START PROVIDED DATA

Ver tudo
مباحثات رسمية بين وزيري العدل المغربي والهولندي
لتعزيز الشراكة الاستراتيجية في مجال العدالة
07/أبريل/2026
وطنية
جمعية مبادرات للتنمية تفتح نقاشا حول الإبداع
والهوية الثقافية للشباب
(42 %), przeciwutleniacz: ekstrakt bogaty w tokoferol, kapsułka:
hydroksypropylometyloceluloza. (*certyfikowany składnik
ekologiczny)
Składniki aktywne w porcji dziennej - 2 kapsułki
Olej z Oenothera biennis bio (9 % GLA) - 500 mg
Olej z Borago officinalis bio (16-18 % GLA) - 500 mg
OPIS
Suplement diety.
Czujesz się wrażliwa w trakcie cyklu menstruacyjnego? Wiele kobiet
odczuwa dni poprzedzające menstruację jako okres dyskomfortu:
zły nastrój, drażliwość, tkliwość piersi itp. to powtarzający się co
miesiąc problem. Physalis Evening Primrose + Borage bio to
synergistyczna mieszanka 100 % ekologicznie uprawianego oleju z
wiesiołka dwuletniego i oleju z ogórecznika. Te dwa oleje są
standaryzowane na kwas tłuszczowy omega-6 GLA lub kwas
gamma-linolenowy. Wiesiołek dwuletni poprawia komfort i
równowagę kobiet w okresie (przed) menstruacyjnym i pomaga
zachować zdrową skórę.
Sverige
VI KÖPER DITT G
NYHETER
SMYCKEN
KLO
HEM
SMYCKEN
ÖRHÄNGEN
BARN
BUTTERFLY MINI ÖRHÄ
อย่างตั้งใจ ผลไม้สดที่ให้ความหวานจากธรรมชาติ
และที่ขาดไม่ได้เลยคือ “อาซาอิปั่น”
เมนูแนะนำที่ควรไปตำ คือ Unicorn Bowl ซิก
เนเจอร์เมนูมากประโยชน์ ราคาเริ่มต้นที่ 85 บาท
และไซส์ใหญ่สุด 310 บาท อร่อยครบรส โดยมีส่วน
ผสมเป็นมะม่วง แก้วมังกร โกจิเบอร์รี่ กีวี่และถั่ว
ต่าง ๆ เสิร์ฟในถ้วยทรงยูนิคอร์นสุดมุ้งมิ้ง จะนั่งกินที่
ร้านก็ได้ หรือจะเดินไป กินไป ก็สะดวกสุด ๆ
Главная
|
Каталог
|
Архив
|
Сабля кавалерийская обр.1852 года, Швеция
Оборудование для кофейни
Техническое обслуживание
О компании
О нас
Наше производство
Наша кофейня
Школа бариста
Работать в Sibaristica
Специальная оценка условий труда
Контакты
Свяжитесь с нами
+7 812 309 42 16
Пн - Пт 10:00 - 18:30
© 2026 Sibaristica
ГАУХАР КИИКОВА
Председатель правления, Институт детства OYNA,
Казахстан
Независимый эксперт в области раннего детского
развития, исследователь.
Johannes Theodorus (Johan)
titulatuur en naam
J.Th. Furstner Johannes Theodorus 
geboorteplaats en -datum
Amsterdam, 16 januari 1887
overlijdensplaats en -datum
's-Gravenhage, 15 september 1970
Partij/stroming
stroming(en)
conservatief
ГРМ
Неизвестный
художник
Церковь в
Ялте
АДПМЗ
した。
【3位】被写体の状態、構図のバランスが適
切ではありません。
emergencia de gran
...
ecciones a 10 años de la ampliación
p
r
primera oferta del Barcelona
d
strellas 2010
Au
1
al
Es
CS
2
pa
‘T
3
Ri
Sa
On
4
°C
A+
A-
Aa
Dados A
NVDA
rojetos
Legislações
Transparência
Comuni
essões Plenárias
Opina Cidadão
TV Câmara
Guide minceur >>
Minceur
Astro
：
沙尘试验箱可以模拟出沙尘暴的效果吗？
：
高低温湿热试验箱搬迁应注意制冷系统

END PROVIDED DATA

### REQUEST
Set down exactly the line with "Наше производство" and each line after it up to the end of the records, adding nothing.

### TASK OUTPUT
Наше производство
Наша кофейня
Школа бариста
Работать в Sibaristica
Специальная оценка условий труда
Контакты
Свяжитесь с нами
+7 812 309 42 16
Пн - Пт 10:00 - 18:30
© 2026 Sibaristica
ГАУХАР КИИКОВА
Председатель правления, Институт детства OYNA,
Казахстан
Независимый эксперт в области раннего детского
развития, исследователь.
Johannes Theodorus (Johan)
titulatuur en naam
J.Th. Furstner Johannes Theodorus 
geboorteplaats en -datum
Amsterdam, 16 januari 1887
overlijdensplaats en -datum
's-Gravenhage, 15 september 1970
Partij/stroming
stroming(en)
conservatief
ГРМ
Неизвестный
художник
Церковь в
Ялте
АДПМЗ
した。
【3位】被写体の状態、構図のバランスが適
切ではありません。
emergencia de gran
...
ecciones a 10 años de la ampliación
p
r
primera oferta del Barcelona
d
strellas 2010
Au
1
al
Es
CS
2
pa
‘T
3
Ri
Sa
On
4
°C
A+
A-
Aa
Dados A
NVDA
rojetos
Legislações
Transparência
Comuni
essões Plenárias
Opina Cidadão
TV Câmara
Guide minceur >>
Minceur
Astro
：
沙尘试验箱可以模拟出沙尘暴的效果吗？
：
高低温湿热试验箱搬迁应注意制冷系统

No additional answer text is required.